*Requirement*. Pick out each line in these entries that contains the string "begins".

Records from a data source
.....

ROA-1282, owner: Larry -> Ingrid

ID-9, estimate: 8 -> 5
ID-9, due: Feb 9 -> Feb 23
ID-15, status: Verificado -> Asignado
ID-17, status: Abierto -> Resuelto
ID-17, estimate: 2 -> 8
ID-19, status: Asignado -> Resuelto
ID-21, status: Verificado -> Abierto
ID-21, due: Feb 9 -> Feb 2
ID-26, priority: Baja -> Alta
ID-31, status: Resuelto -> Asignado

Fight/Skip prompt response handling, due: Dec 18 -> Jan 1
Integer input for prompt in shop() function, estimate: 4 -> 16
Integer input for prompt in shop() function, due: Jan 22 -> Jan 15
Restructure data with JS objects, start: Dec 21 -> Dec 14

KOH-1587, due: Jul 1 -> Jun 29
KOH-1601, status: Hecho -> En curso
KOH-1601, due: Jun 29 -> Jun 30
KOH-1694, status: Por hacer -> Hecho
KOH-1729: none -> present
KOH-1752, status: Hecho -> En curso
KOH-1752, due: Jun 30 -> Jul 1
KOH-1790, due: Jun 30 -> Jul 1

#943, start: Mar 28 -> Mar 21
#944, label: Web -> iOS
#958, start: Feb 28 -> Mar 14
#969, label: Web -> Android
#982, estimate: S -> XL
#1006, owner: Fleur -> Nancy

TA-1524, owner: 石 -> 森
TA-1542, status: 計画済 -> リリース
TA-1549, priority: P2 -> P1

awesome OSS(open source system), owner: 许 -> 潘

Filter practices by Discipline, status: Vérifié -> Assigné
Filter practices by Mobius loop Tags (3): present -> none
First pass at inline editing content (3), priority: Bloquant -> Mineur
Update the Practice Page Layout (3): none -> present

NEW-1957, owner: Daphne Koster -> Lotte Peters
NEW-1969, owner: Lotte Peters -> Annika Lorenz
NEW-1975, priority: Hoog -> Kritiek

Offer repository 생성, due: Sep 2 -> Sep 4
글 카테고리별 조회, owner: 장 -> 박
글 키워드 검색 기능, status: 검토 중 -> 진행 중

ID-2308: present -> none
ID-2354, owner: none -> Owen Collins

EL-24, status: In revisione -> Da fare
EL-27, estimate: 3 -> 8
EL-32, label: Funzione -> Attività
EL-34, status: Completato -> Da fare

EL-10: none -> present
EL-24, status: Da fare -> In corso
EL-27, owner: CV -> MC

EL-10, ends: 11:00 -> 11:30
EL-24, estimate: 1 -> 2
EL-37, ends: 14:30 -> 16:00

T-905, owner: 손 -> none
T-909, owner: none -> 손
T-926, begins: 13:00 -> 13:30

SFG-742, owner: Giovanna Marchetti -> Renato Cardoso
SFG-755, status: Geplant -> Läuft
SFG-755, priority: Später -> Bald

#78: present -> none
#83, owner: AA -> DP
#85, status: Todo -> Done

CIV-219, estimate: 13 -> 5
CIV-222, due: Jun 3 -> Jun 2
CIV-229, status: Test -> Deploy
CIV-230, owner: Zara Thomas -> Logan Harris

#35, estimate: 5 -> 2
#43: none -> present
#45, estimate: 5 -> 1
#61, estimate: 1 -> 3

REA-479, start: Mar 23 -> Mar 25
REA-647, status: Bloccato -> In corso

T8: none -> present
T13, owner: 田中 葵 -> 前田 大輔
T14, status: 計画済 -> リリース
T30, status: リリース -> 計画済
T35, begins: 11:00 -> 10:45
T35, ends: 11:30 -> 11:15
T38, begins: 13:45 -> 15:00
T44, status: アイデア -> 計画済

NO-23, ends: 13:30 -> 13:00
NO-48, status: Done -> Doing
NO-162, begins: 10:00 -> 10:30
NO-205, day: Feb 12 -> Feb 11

.....

*Exercise result*.
T-926, begins: 13:00 -> 13:30
T35, begins: 11:00 -> 10:45
T38, begins: 13:45 -> 15:00
NO-162, begins: 10:00 -> 10:30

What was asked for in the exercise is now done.